Divvy is a platform that helps businesses manage payments and subscriptions, build strategic budgets, and eliminate expense reports.

In early May 2021, Bill.com acquired corporate expense management software developer Divvy. The deal is valued at $ 2.5 billion.

In 2015, Blake Murray ran 6 establishments in the Pizza Studio chain. He was constantly annoyed by the accumulated reports from employees, which made it difficult to track expenses.

So he came up with an idea for a startup: a financial technology that would help small businesses manage their accounts.

Most small businesses are not qualified for corporate cards, and large employers are reluctant to issue credit cards for employees. Therefore, many Americans use personal money for business expenses, which can lead to unnecessary spending for the company and complicate control over financial transactions.

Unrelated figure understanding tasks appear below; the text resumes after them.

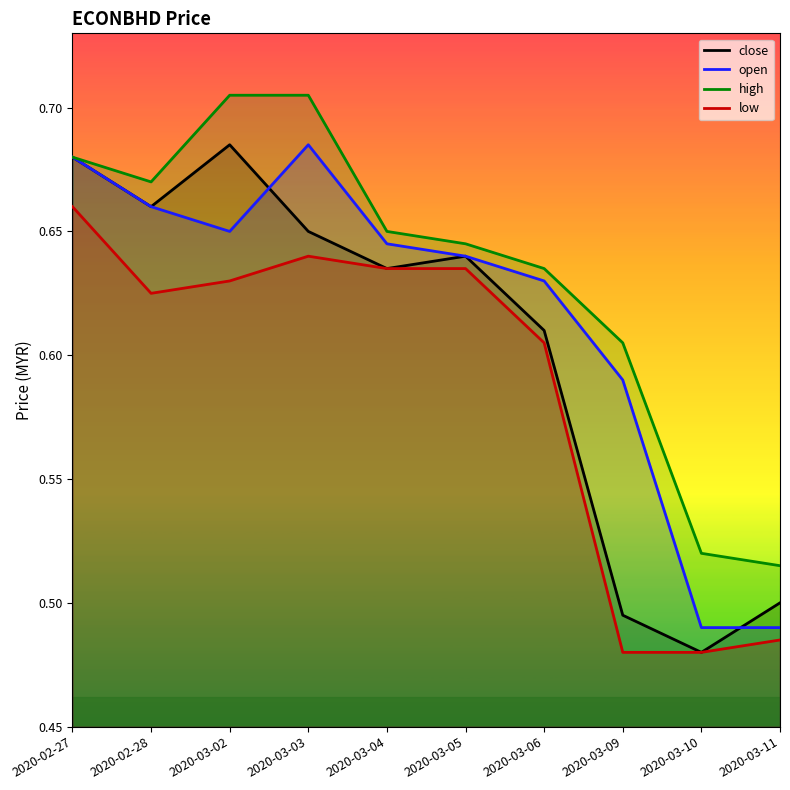

Does the chart have visible grid lines?

No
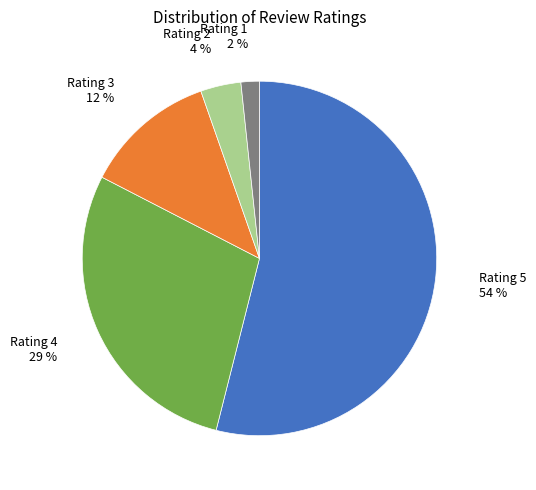

Combined, do Rating 4 and Rating 1 account for over 50%?

No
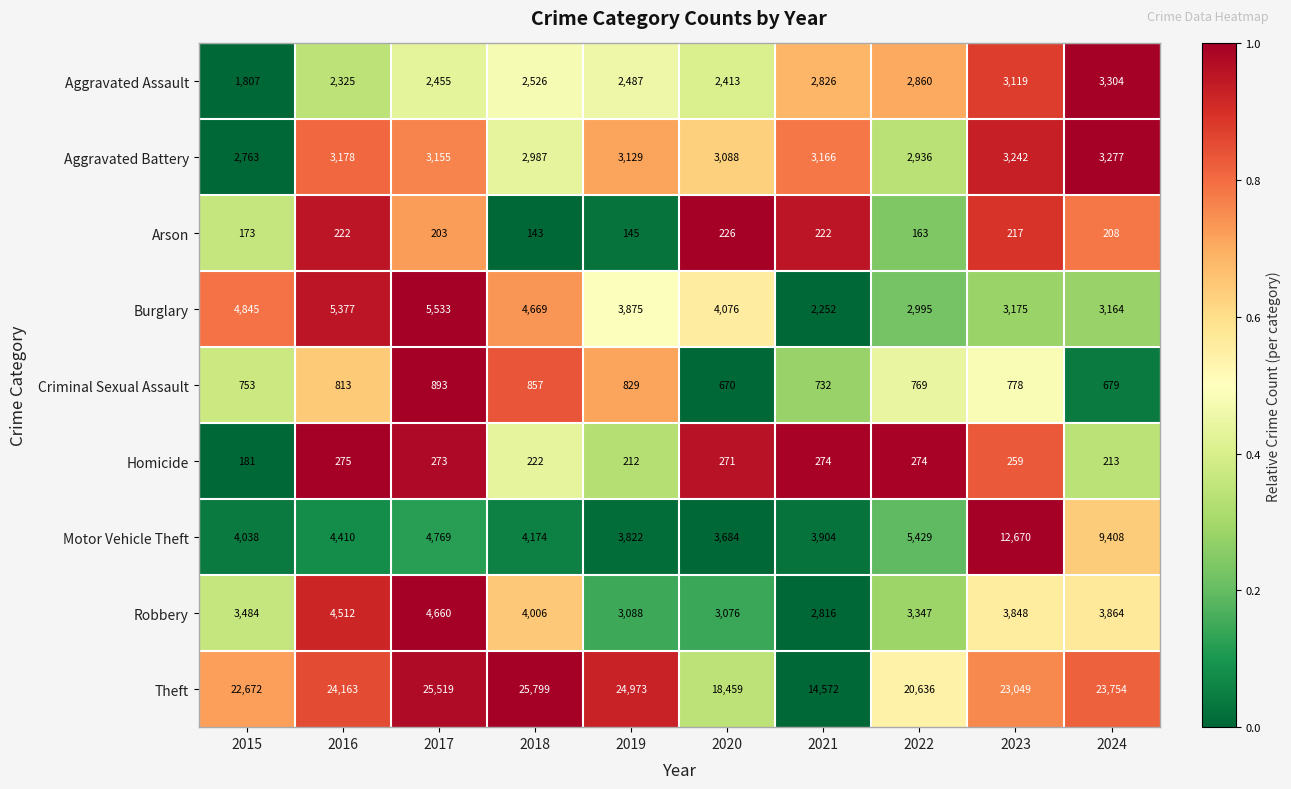

The Robbery series shows 6002 at 2016. True or false?

False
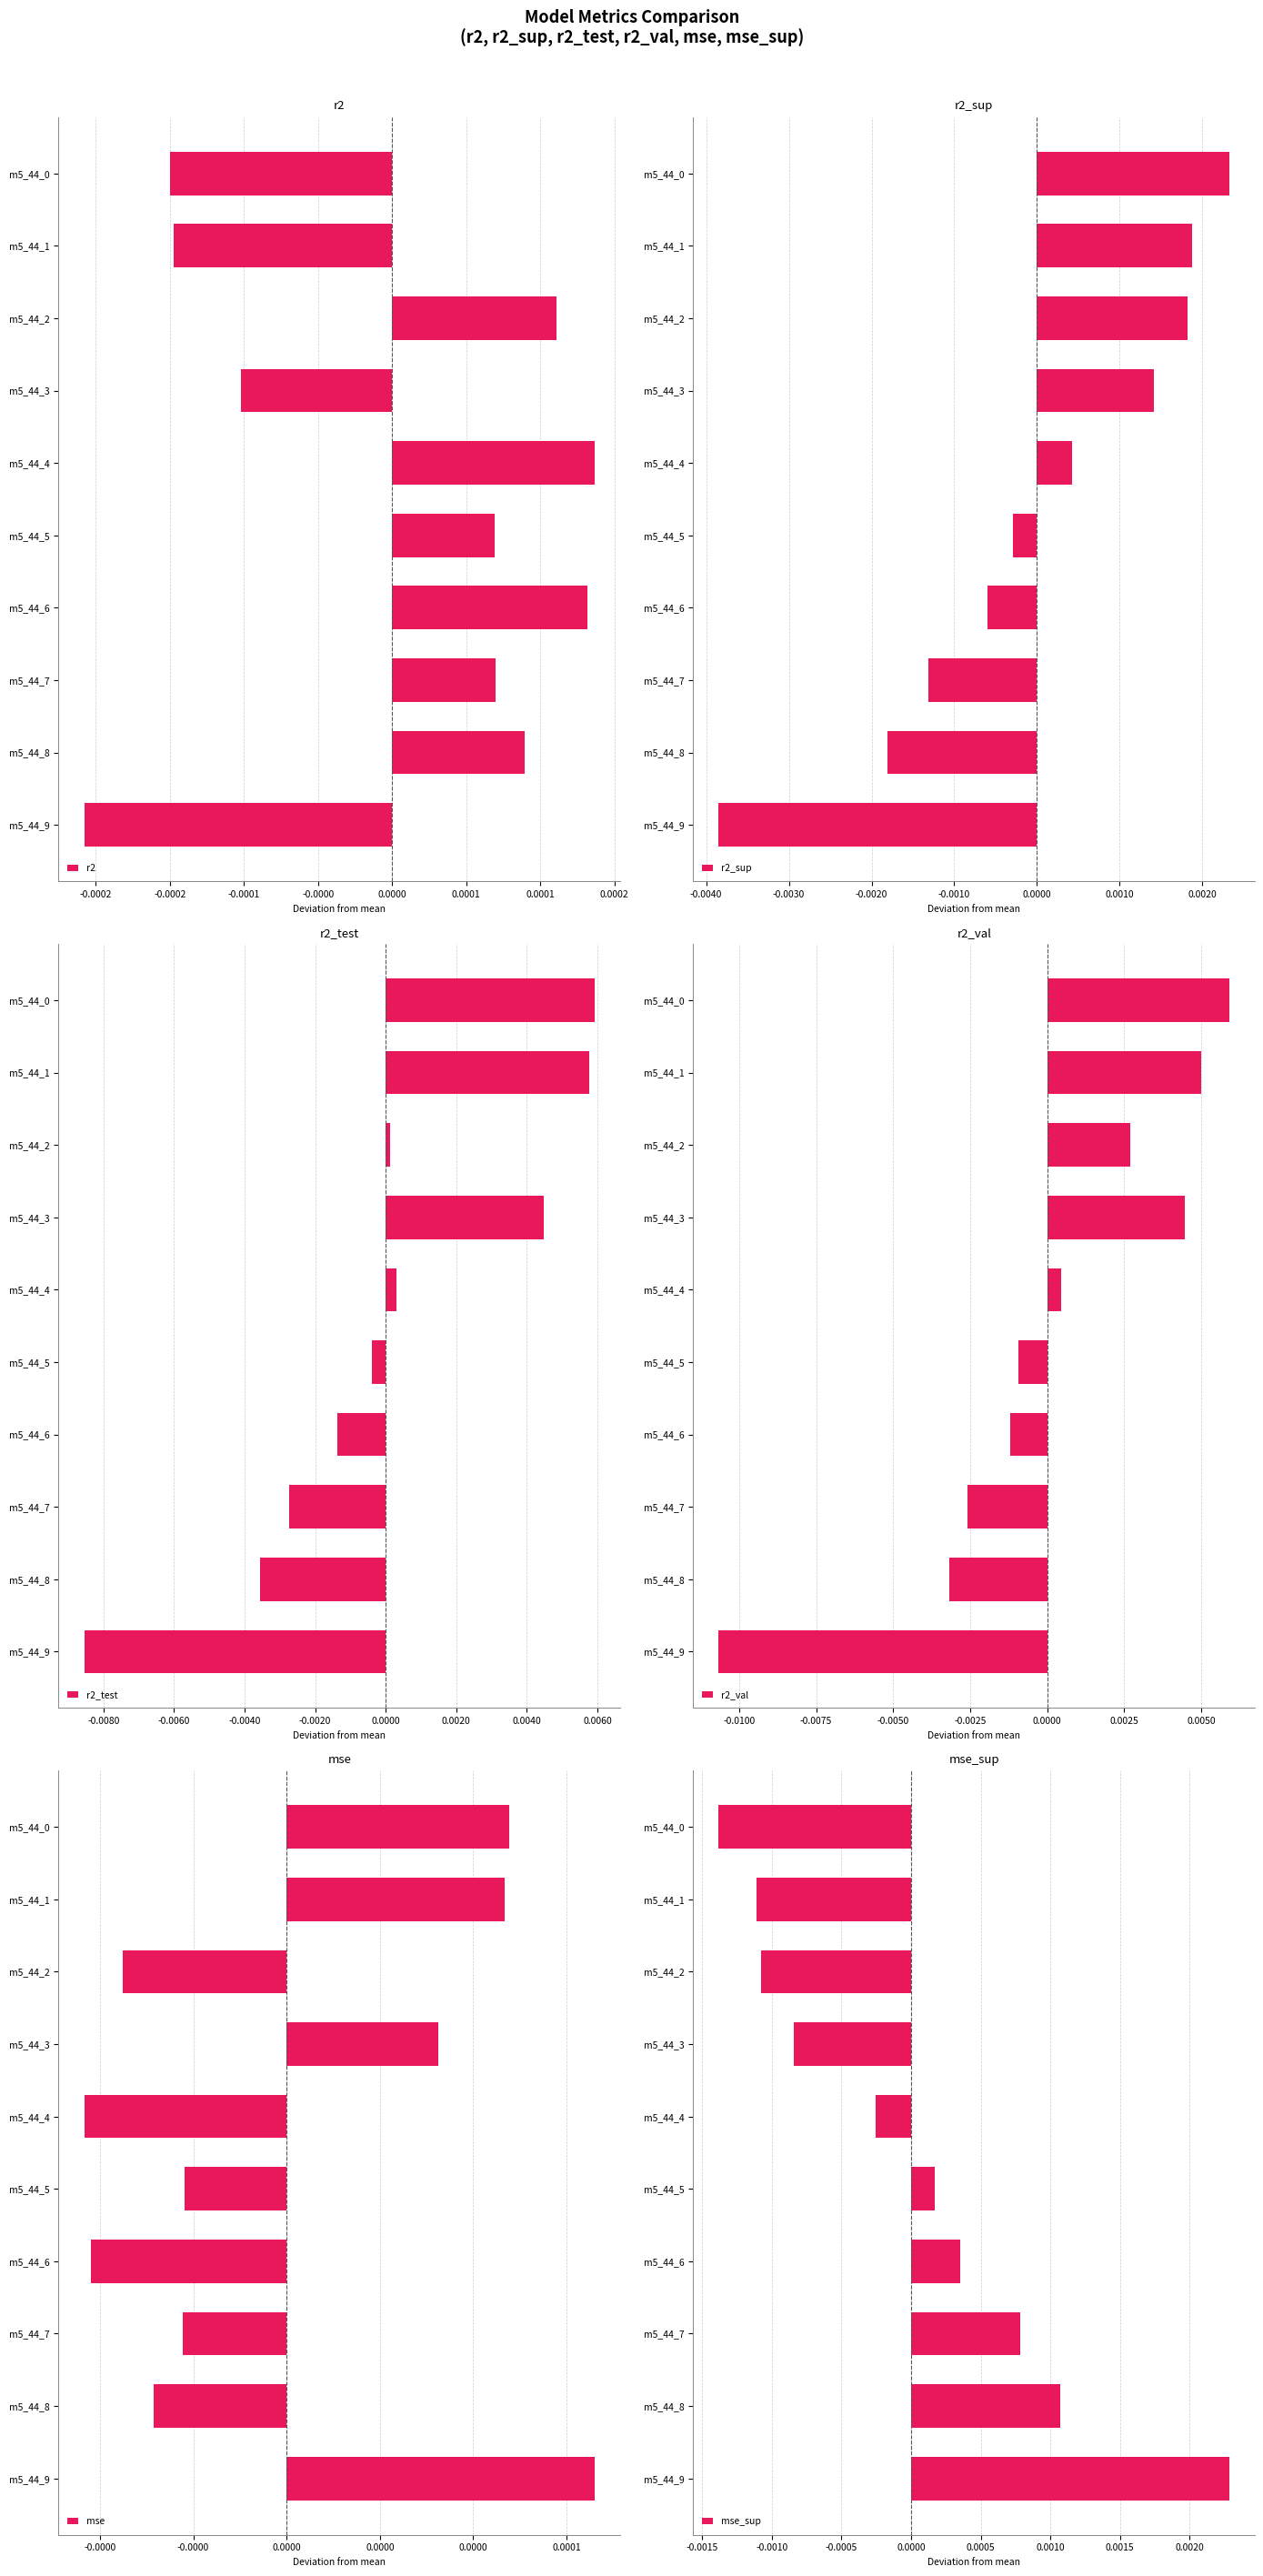

How many groups of bars are there?

10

Divvy solves the problem with the following features.

Control of spending. Each employee can get a credit card with a limit for business expenses. The financier can determine the budget of the project in advance, and then divide it among the employees. Such a scheme makes it impossible to exceed the limit - for this you need to get permission from the manager.

Track expenses. The program with a convenient and intuitive interface allows you to track your expenses in real time. This eliminates the need to check old receipts.

Both individuals and legal entities can become a Divvy user.

The platform is completely free for companies and their employees. This sets the startup apart from competitors like Concur and Expensify, which charge based on user count or on a monthly basis. The company makes money by taking part of the funds from the purchase.

In total, Divvy raised $ 417.5 million in investments. New Enterprise Associates, Insight Venture Partners, NEA, Pelion Ventures, PayPal Ventures, Album VC, Hanaco, Whale Rock, Schonfeld and others have invested in the startup.